That must be nice.
They didn’t offer that for the 100 Gbps layer. Grrr…
Same. I got into 100 Gbps IB because of a Linus Tech Tips video which was talking about how you can buy those NICs now off of eBay for 1/2 of the retail cost.
And whilst $350 might still be a lot of money to some, but in terms of $/Gbps(/port), it’s actually VERY cost effective, even if you might not be able to make full use of it (yet).
If you deployed 10 GbE and then found out that you were managing to saturate that bandwidth, then you’d have to pay for it all over again to move to something even faster.
But by deploying 100 Gbps (in my case) right off the bat, I can probably run it until newer generations of PCIe is no longer backwards compatible with PCIe 3.0 x16.
For storage services, I DOUBT that I will ever max out the bandwidth capacity.
But for HPC applications, I’ve gotten pretty darn close to it, which was why I deployed it in the first place.

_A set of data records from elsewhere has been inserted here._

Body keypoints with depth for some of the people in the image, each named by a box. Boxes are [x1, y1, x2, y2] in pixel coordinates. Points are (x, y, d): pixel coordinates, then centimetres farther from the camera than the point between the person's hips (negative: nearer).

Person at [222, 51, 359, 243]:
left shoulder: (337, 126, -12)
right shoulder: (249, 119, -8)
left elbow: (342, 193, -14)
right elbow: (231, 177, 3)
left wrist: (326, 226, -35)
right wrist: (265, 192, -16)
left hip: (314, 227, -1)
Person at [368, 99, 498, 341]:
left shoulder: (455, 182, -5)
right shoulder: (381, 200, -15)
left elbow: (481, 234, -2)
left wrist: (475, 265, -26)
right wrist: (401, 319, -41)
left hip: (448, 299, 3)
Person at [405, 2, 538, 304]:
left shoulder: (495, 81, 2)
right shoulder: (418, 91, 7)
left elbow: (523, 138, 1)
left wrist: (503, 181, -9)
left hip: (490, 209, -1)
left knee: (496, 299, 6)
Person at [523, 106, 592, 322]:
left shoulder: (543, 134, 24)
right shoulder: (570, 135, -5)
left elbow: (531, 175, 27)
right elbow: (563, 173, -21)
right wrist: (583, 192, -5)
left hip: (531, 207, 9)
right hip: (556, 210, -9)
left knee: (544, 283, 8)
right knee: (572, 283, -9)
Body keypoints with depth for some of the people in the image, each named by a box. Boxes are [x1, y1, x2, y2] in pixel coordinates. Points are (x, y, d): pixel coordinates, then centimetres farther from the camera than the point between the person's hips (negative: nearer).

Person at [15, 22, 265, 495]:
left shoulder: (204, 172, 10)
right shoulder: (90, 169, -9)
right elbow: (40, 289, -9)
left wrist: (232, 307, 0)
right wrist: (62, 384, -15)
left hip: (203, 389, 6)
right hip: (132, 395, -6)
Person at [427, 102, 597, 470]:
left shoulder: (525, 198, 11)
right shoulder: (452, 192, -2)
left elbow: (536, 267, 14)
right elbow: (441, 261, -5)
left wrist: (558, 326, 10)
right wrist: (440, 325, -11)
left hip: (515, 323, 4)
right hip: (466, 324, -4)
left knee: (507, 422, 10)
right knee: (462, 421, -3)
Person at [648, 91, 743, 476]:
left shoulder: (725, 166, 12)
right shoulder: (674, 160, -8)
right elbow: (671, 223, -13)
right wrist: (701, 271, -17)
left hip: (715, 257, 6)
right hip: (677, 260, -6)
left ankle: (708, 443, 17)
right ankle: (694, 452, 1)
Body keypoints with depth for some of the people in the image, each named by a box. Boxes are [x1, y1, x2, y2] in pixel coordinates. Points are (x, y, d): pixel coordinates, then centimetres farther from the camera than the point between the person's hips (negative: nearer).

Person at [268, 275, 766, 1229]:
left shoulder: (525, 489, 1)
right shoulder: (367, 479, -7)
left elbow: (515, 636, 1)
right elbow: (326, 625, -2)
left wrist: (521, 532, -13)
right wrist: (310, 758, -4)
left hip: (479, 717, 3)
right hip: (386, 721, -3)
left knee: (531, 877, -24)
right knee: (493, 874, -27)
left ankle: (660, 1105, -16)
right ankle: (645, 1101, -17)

(sidebar: it’s fun to scare IT directors and the likes when you tell them that the fastest networking layer that you have deployed in your home/in your basement is 100 Gbps IB. They have to scrape their jaws off the floor most of the time. That will never cease to amuse me.)
So…depending on which specific application you might be trying to dive into, I have found that, the HPC applications is actually easier (or some can be easier) to get RDMA working than for storage services.
Whilst I can’t disclose which applications I am using (as that’s under NDA), I can say that at least for one of the CFD applications, when I use it to test the network bandwidth (at least on my 100 Gbps IB), it can routely get about 80 Gbps out of it (10 GB/s).
So that’s pretty darn good.
On the FEA side of things, the measurement has not been as simple nor as straightforward to benchmark.
(The chiplet nature of the AMD Ryzen 9 5950X adds additional layers of complexity to the computer science theory in terms of what should I be able to achieve, both in terms of pure, computer science theory vs. what’s theorectically possible given the physical limitations of the hardware/architecture.)
The closest thing that I’ve been able to cook up in terms of a comparison between my old Xeon-based cluster and my new Ryzen based cluster is that the Ryzen is about 11% on average, faster in terms of time per FEA solution iteration. (My model has non linear geometry, non-linear materials, and a mix of linear and non-linear contacts, so it’s actually quite a difficult problem for FEA solvers to contend with.)
I would’ve expected a higher performance difference, but that does not appear to be the case in the actual benchmark tests that I am running with an internal case.